SEBASTIAN – The Sebastian City Council preliminarily approved changes to city code that could allow businesses more flexibility in providing parking for patrons.
“Hallelujah!” said Sebastian resident and council candidate Joe Scozzari. “We’re finally going to break down some of the walls” that keep businesses from succeeding. He and others spoke in favor of the proposed plan that would allow businesses to provide more off-site parking and pay into a city fund for “public” parking.
Not everyone is convinced that allowing businesses to have off-site parking would be good for the city.
“We’re jumping through hoops” one resident said, to provide parking for businesses that are closing.
He expressed concern that the public parking at Riverview Park would be most impacted by the change in rules. Parking along the riverfront, by the Hess gas station and on the other side of the park are already at a premium, he said.
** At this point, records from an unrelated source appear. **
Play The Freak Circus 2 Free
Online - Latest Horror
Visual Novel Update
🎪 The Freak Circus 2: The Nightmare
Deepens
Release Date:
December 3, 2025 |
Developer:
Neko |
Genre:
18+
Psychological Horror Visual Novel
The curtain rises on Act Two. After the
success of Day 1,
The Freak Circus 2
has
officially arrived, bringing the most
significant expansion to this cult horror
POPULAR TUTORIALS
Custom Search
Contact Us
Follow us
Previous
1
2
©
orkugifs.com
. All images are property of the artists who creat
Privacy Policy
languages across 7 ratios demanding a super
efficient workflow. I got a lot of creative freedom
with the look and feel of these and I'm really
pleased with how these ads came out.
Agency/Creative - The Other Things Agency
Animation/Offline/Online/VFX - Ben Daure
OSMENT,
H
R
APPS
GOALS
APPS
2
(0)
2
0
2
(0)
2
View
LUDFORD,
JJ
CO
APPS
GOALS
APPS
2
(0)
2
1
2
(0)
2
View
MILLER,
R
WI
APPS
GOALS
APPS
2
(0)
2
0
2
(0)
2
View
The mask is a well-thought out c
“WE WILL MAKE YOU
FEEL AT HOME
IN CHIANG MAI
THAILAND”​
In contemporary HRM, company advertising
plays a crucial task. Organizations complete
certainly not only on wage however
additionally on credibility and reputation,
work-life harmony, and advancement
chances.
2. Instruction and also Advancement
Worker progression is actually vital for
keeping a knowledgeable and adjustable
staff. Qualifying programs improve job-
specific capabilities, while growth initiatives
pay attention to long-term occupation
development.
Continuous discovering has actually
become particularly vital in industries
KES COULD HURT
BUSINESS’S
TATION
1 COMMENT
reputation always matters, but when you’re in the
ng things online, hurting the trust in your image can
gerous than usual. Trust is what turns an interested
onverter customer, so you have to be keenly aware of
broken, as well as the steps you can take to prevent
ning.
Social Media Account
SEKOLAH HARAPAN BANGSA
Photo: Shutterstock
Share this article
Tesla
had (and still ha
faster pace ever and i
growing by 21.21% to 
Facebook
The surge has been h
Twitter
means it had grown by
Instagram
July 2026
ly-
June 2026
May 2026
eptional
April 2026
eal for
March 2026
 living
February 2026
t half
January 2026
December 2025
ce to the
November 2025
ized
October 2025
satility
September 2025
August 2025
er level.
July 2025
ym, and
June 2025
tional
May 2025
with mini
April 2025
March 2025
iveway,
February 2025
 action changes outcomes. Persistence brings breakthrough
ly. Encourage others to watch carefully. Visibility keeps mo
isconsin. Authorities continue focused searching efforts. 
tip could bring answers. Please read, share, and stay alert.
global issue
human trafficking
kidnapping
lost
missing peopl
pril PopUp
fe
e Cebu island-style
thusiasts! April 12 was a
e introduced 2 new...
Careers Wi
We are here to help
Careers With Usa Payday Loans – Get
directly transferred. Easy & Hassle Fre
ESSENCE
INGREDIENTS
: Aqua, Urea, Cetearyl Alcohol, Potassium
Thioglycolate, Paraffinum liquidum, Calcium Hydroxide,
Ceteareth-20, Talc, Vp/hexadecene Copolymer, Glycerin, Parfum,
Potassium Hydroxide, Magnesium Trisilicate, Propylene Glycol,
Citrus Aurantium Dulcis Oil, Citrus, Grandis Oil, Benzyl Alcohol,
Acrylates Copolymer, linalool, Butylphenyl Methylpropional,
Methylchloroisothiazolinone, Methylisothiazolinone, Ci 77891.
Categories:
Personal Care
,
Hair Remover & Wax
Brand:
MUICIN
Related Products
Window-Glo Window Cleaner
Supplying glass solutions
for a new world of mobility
“Our gem is going to be lost,” the resident said.
The proposed changes must go through a public hearing and second vote later this month before being enacted. Those changes, once approved, would clear the way for a Mulligan’s restaurant to move into the former Flagship Marina on Indian River Drive.
The site does not have enough on-site parking to accommodate the restaurant and marina.
Under the proposed new rules, businesses can have up to 50 percent of their required parking be located off-site, within 500 feet. The business could also pay $3,200 per parking spot up to 30 spots to allow for parking within the city’s public parking areas.
The monies paid into the parking-in-lieu-of-fund would then be used by the city to acquire more property for public parking as well as make improvements to existing parking.
Such improvements and changes could include providing more on-street parking within the downtown redevelopment area and reconfiguring existing parking areas to allow for more vehicles.
Councilman Don Wright expressed support for the proposed changes but added that the city needs to do more and follow up with other ways to make the downtown area more parking friendly.
For instance, he said the city needs to address the number of “No Parking” signs on US 1. The signs confuse drivers who see that on-street parking is allowed along the major roadway.
The proposal is “very valuable to the city,” the councilman said, but they need to strike a balance between business parking and public parking in common areas.
City Manager Al Minner told the council that he has sent out a request for proposals for a parking study and expects to receive those proposals by Sept. 21. He added that he expects to have a company under contract by October to get started on the survey and have that work completed by late December or in January.
Based on the parking needs assessment survey, the Sebastian City Council could prioritize parking projects within the redevelopment area.